Patient Care Access News

Low Medication Adherence Common in Younger, Depressed Patients

Forty percent of patients said depressive symptoms had kept them from taking a kidney disease treatment, and younger patients were more liable for this kind of low medication adherence.

low medication adherence

Source: Thinkstock

By Sara Heath

- Younger patients and patients managing depression are more likely to have low medication adherence, according to a recent survey from the American Kidney Fund (AKF).

The survey of over 1,200 dialysis patients found that patients ages 18 to 39 tend to struggle adhering to both kidney disease medications as well as lifestyle changes necessary for managing their illnesses. Half of this age population have left dialysis sessions early, the survey showed, and 30 percent have skipped session altogether.

Patients ages 18 to 39 were 38 percent less adherent to their kidney disease medications compared to other patient age demographics.

Seventy-one percent of patients 18 to 39 also reported non-adherence to diet and other lifestyle changes necessary for chronic disease management.

Depression also emerged as a predictor for medication non-adherence, the survey revealed. Forty-two percent of patient respondents said depression, fear, or anxiety had kept them from participating in their daily activities at least once in the previous month.

Patients in the 18 to 39 age range were more liable to these depressive symptoms. Thirty-six percent reported debilitating feelings of sadness, compared to only 18 percent of patients ages 40 to 49 and 60 or older. Twenty percent of patients ages 50 to 59 experienced depressive symptoms.

Depression was tied to reports of medication non-adherence, the survey showed. Among patients who reported depressive symptoms at least twice a month, 28 percent skipped a dialysis session. Patients who had never felt a depressive symptom skipped dialysis sessions half as often.

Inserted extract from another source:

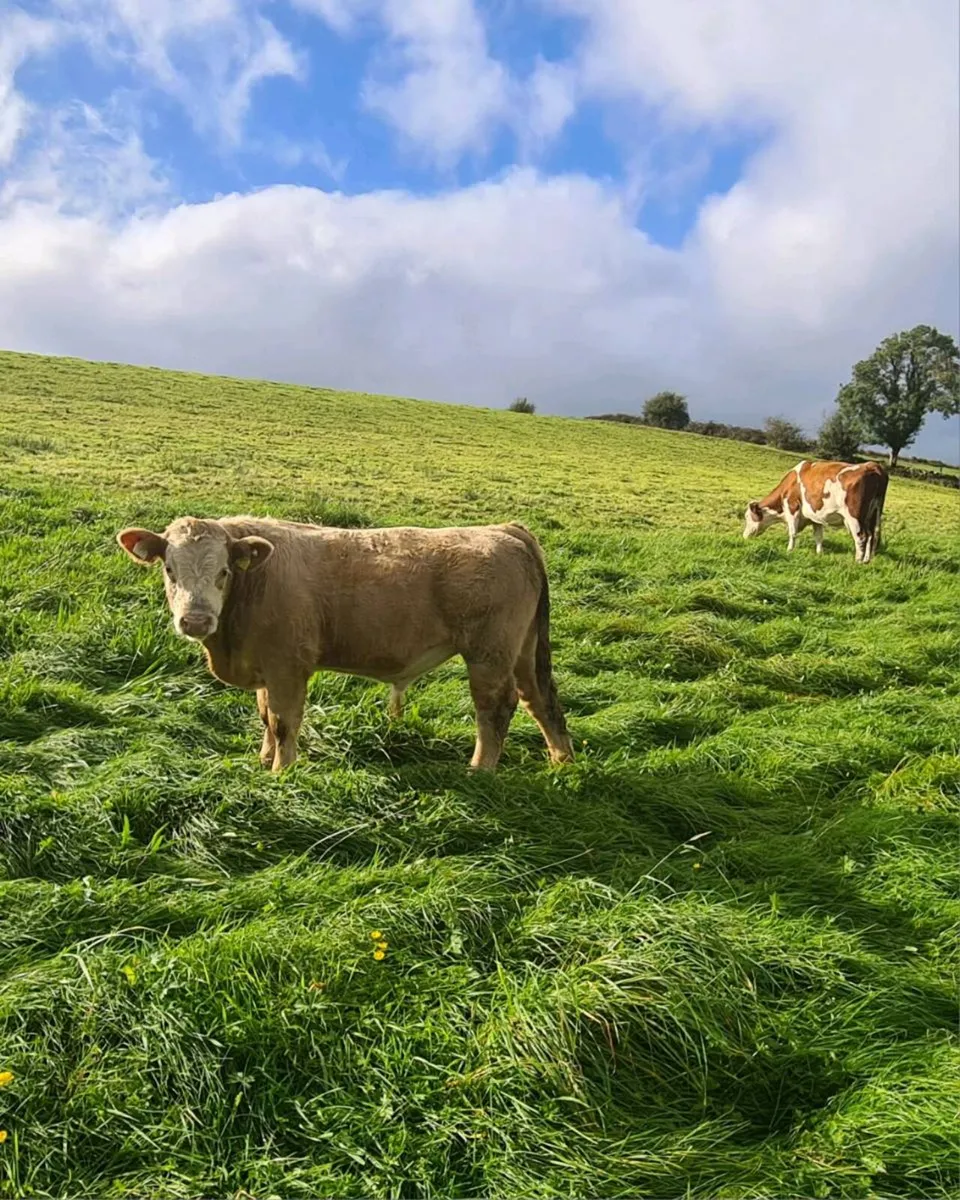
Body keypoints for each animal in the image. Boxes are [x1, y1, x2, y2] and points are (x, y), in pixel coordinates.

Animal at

Patients who felt depressed only once a month skipped treatments 30 percent of the time.

Forty percent of patients said sadness, nervousness, or fear had kept them from adhering to a treatment in the previous month.

The survey revealed other causes of medication non-adherence among chronic kidney disease patients. Sixty-nine percent of patients cited forgetfulness. Twenty-three percent of patients skipped a dose after they had already missed one during that week.

Most patients said they did not complete dialysis sessions or did not attend sessions because they were feeling sick, the survey showed.

Of the 58 percent of all patients who stated they did not adhere to diet treatment protocol, 45 percent said they wanted a break from the dietary limitations. Thirty-nine percent said they had difficulty adhering to the diet when eating out.

Healthcare professionals have a role to play in supporting better medical adherence in chronic kidney disease patients. AKF surveyed 400 renal professionals, including about 250 dialysis social workers. These medical professionals stated that limited time for quality patient-provider communication hindered their ability to emphasize the importance of medication adherence.

Medical professional respondents also stated that assistance from a non-clinical caregiver can improve medication adherence in chronic disease patients.

This survey intends to assist clinicians and other renal professionals to better engage patients in medication adherence. Insights about patients at risk for medication non-adherence and the reasons for that non-adherence may help physicians better target patient activation plans, according to AKF president and CEO LaVarne A. Burton.

“The treatment regimen for people living with kidney failure is complex and demanding, yet following the prescribed treatment plan is essential for patients to have the best health outcomes possible,” Burton said in a statement. “Living with kidney failure is enormously challenging for patients, and we want this survey to foster a deeper understanding of patient experiences and challenges so that the entire renal community may more effectively support patients.”

Specifically, medical professionals need to conduct screenings for factors that may limit patients from taking their medications. An mHealth app for managing medications can help mitigate forgetfulness and pill mismanagement, but targeted provider and community intervention may be needed for patients experiencing depressive symptoms.

“A diagnosis of kidney failure is life-changing, and dialysis can be challenging, especially at the outset, when many patients report feeling depressed,” Burton concluded. “Because depression plays such a large role in treatment nonadherence, it’s incumbent upon the entire renal community to work together to find ways to address this and support patients.”